***** Document
Is a 3-node Full Mesh Setup For Ceph and Corosync Good or Bad

cluster expand
We do not foresee any cluster expansion in the future. We sized our new, potential, hardware based on our current hardware, and our current hardware in a 2-node cluster has a ton of spare capacity. We would most likely just scale each node up (bigger CPU, more RAM, more disks) if needed.

can you imagine how much less cable mess do we have that way
That is a big reason of why we want to go 25Gb and mesh. All the mesh network cables would be nice and tight next to the nodes. On a tangent, if we did go with a switched architecture, we would need 2x10Gb links, bonded, for both Ceph private and public networks = 4 cables per node. That doesn't connect us to redundant switches though...

mental quest for me - I like it!
I appreciate your thoughtfulness into your reply!
 
Have a few production PVE+Ceph clusters using a custom FRR with fallback setup, using corosync both inside the mesh and the outside nics. Zero issues at all for years. Usually deploy them when customer has a tight budget and they require Ceph on 25G+ (or plan to add more nodes in the foreseeable future). If 10G network is enough, we just buy switches as they are affordable enough and simplify adding/replacing nodes.
This sounds pretty similar to the architecture we are going for, and the limitations we are under (minus the adding more nodes in the future).

Are you saying that if 10Gb is enough for Ceph traffic, you use a switched network instead of mesh, you only go the mesh route once you need 25Gb of bandwidth?
 
I should add that going with 25Gb on a switched network also helps with cable count. We would want redundant switches and redundant network cables per node. So with 25Gb, we need 2 cables for Ceph public and 2 Cables for Ceph private, one of each going to each switch. If a switch dies, no problem, all traffic goes through other switch. If a cable is pulled, no problem, all traffic goes through other cable.

If we were to go 10Gb networking, we would want bonded 2x10Gb for each link, therefore requiring 8 cables per node.

Then we still have another 4 cables for VM-LAN traffic and management plus at least 1 cable for Corosync (failover on managment link). 13 cables per node with 10Gb networking to multiple switches, yuck! 9 cables with 25Gb switched. 5 with 25Gb mesh.
 
I spoke with the vendor advising against mesh networking again. They now say that 2x bonded 10Gb is better performing, even though total bandwidth is lower, due to multipathing to OSDs. I have a hard time believing an OSD could saturate a 25Gb connection, let alone under our low utilization case.
 
I've just completed transition from 2x10G (LACP) to 25G mesh.
25G outperforms 2x10G - because hashing does not take link load into account... you can have one link overwhelmed by multiple heavy transfers and the other link completely bored.
`rados bench` (same parameters for both network types) gives higher values for 25G...
 
  • Like
Reactions: x509 and Johannes S
3 x AMD EPYC 7713, 512GB RAM, 2x1TB SSD (RAID 1, OS), 5 x 3.84TB NVMe (Ceph)
Networking:
- 2 port embedded 1G NIC: 1 port for public internet access, 1 port for private network - both connected to switch ports acting as access ports to different VLANs

10G setup was:
2 port 10G NIC connected to 10G switch via fiber links, ports we're bound in 802.2 LACP (layer2)
**********
### Stated exercise 1
From the hardware specification in the Ceph mesh thread that begins "3 x AMD EPYC 7713," list each component given.
### Stated exercise 2
Please go on with the Ceph mesh thread from its last sentence.
You won't need the lines that come after this thread.
***** Supplied material
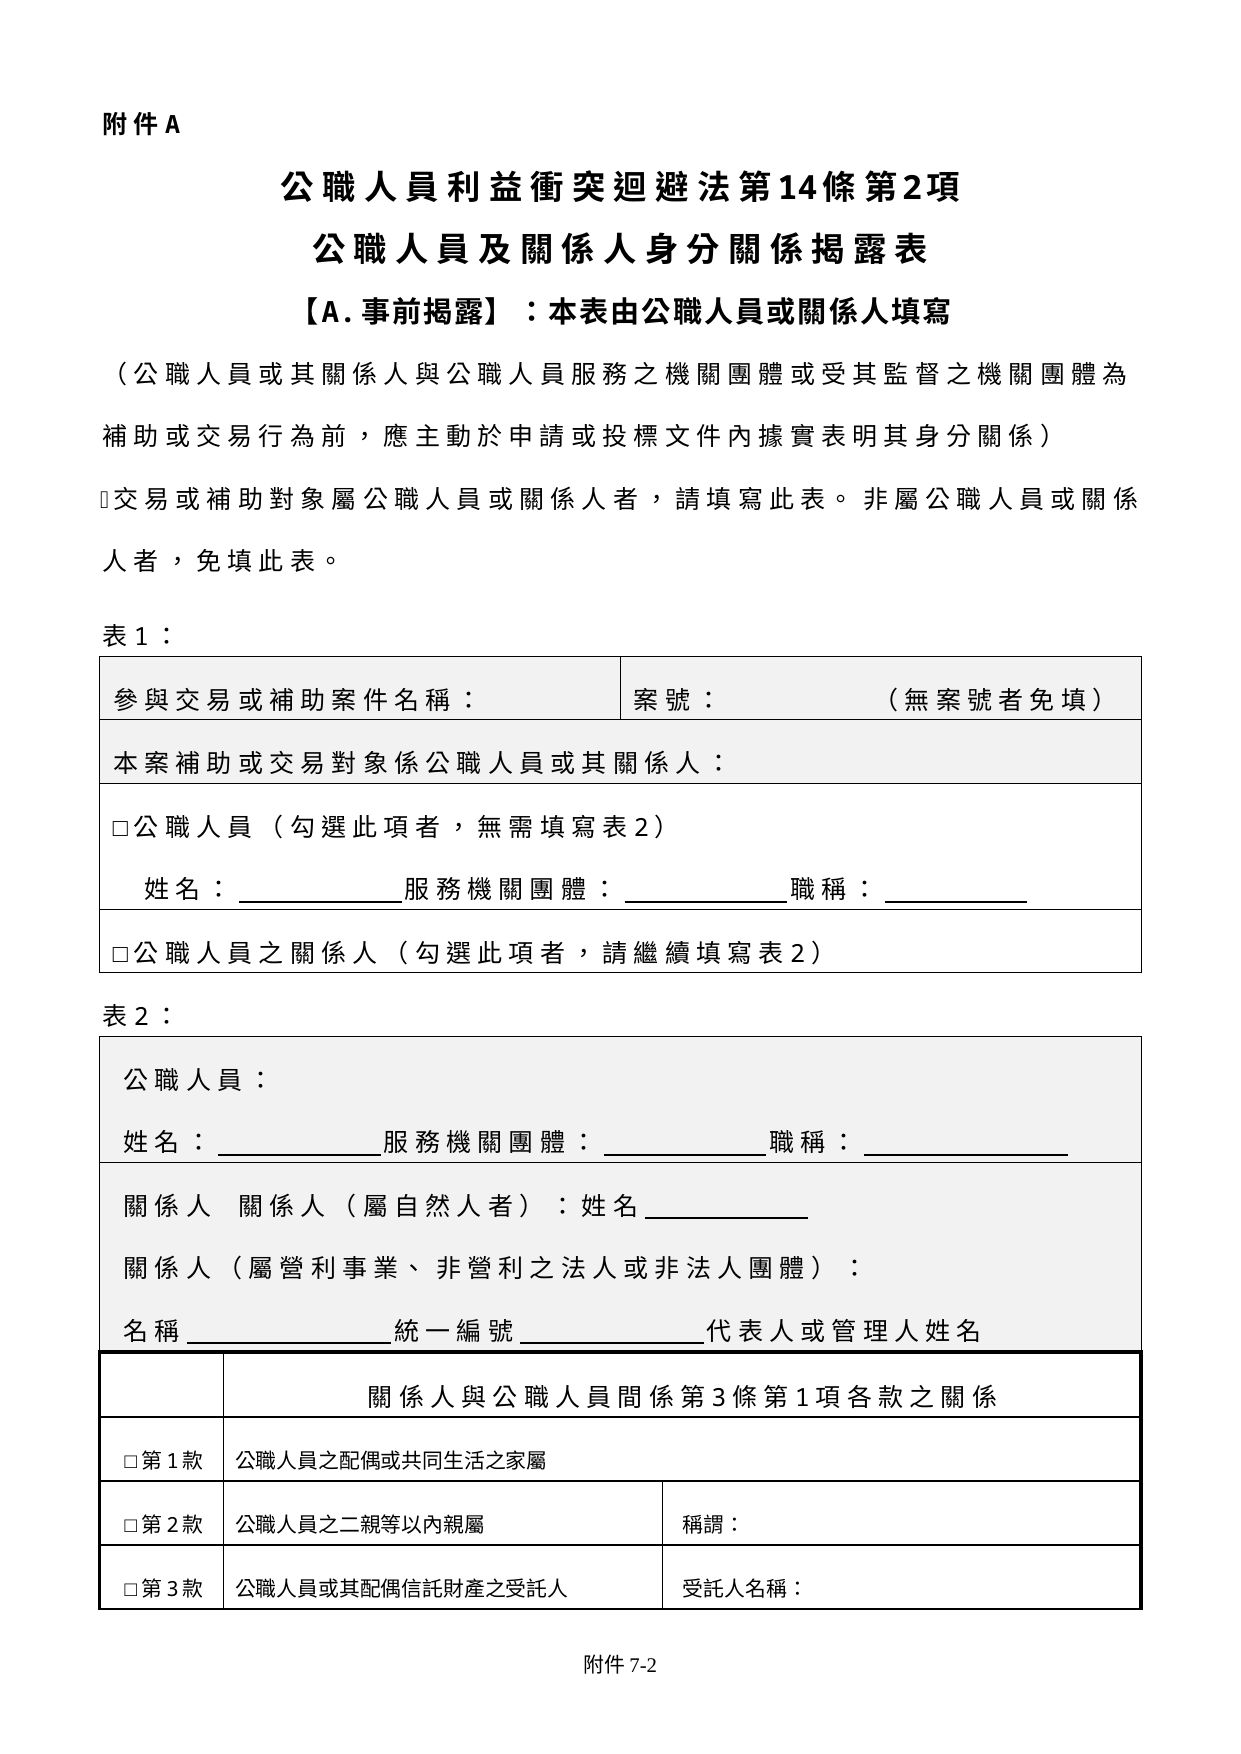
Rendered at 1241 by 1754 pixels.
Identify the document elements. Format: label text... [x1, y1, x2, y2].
**********
### Task response 1
- AMD EPYC 7713
- 512GB RAM
- 2x1TB SSD (RAID 1, OS)
- 5 x 3.84TB NVMe (Ceph)

### Task response 2
25G setup is:
2 port 25G NIC connected directly to other nodes via DAC cables - no bridges, no bonds - routed setup (ports connected by single cable have their own /30 network).
On top of that I've setup up FRR with OSPF to handle access via "identity" IPs - IPs assigned to loopback interface, routing is handled by FRR.
FRR is very quick in handling "node down" scenarios, so Ceph doesn't suffer when i shutdown/reboot node for maintenance.
Ceph uses that network for public and private communication, additionally Proxmox is set to use this network for migrations.

This setup is working very well for me.
I've had a single situation that needs investigation, but i cannot reproduce it - for some reason one of my VMs was stuck on IO during single node maintenance, however Ceph did not report any PGs unavailable, and other VMs we're fully functional. VM regained fully operational status once the node was booted up. I've spent 2 hours migrating VMs back and forth, restarting different nodes and I couldn't reproduce the issue.
 
  • Like
Reactions: x509
@Nexces Thanks so much for the info! Our plan would be to implement something pretty similar to what you have done.

I had not considered running both Ceph public and private networks over the same 25Gb connection. Certainly makes things a bit simpler. No I/O performance/contention concerns? Our use case sounds less demanding than yours (we would have far less CPU cores, RAM, and storage).

Which network are you running corosync on?

I assume the 2x 10Gb is for node-to-LAN traffic?

Do you have any redundancy for Ceph networks (failing over to 10Gb) , or do you just assume that since the 25Gb is directly connected node to node this is unnecessary?

Thanks again. It is great to hear from someone with a similar build to what we want to do in (what sounds like) a business-centric environment.
 
@x509
corosync is on 1G "private" link
no redundancy for 25G - single node failure is accepted as datacenter in which those servers are has 24h service and spare parts - faulty node will be up in matter of minutes / hours
there is total of 70 VMs on that cluster, from which 14 VMs are dedicated to handle IoT data processing (postgresql, rabbit, emqx, our own software), others are for monitoring, utilities, other services (fairly light compared to IoT processing)
given that we have few people getting notified about any failure in cluster - there is almost always someone who can push NOOUT on Ceph so it will not commit seppuku after node failure - so we can even push Ceph storage above some safety margins

Whole load can be handled by two nodes - they are pushed to the limits on CPUs - but we can survive in that state for quite some time.

So to summarize it all: those 3 nodes configured in that way are quite enough for our use case.
 
  • Like
Reactions: Johannes S and x509
@shanreich Thank you for the document. Based on what I see in the charts, 25Gb is more than sufficient for our needs (expected since that is the our storage traffic runs on currently).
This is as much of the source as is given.